For sure, this Bulgur Wheat and Pepper Salad is not a dish that will stop traffic or cause a hush when it enters a crowded room, but it is a dish that, for very little effort, tastes fantastic and always has people coming back for more … and asking for the recipe.
This is definitely a ‘side dish’, not the main event and is one that I’ve been cooking since I was in college … so that will be several more than quite a few years ago.
The recipe came from one of my college house mates and I imagine that back then (don’t even think about saying ‘in the olden days’) bulgur wheat was pretty cutting edge. This salad is very simply dressed with soy sauce and french dressing (straight off the shelf) and combined with a few chopped, fresh vegetables is lovely stuff.
And this is why you’ll want to be scribbling this recipe down in your little black book of golden recipes … or pinning it … or adding it to something very virtual and organised and technological … however it works for you –
- This is easy. Easy and quick. Boil the kettle. Simmer the bulgur wheat on the hob for 15 minutes or so. Chop the vegetables and stir them in with the flavourings. Done.
- It’s seriously delicious … great taste and great texture, so it’s got lots going for it.
- This is a timeless dish. The fact that I’ve been making it for 20+ years counts for a lot in my book.

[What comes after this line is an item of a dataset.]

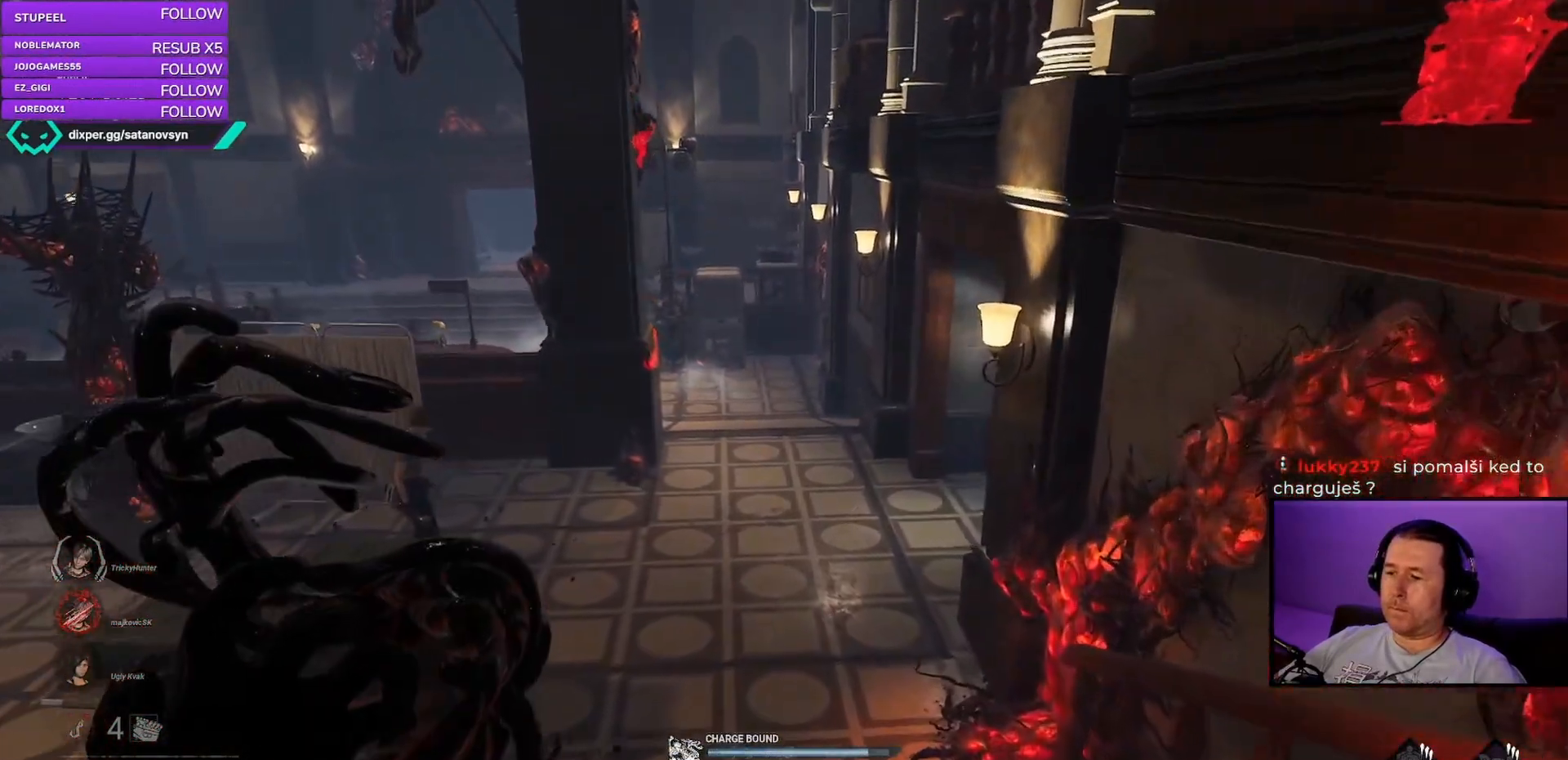
{"keys": [], "mouse": ["right"], "events": [[433, "mouse_left", "up"], [500, "w", "up"]]}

- It works a treat with a BBQ, with fish, with roasted chicken or to stretch out some leftovers. Tonight we’re enjoying it with some sausages, a few roasted tomatoes on the vine and steamed fine green beans. I cooked the bulgur salad yesterday, so dinner will come together in a flash. Great stuff.
- And that brings me nicely onto the fact that it is exceptionally well-behaved when you ask it to wait a while in the fridge.
- Works perfectly in a buffet style spread too.
- Leftovers are great for packed lunches.
- It’s an ideal dish to quickly rustle up when you hear those dreaded words …”Could you possibly bring a salad?”
There you go – another great side dish to add to your growing repertoire of gorgeousness. Go forth and enjoy.
- 225g (8oz) bulgur wheat
- ½ red pepper, finely chopped
- ½ yellow pepper, finely chopped
- 3 tablespoons parsley, finely chopped
- 4 spring onions, finely chopped
- 3 tablespoons french dressing
- 3 tablespoons light soy sauce
- Cook the bulgur wheat according to the packet instructions - mine took 15 minutes.
- Once cooked, drain the bulgur wheat and tip into a bowl. Add the soy sauce and french dressing while it is still warm.
- Allow the bulgur wheat to cool and then stir in the chopped vegetables and herbs.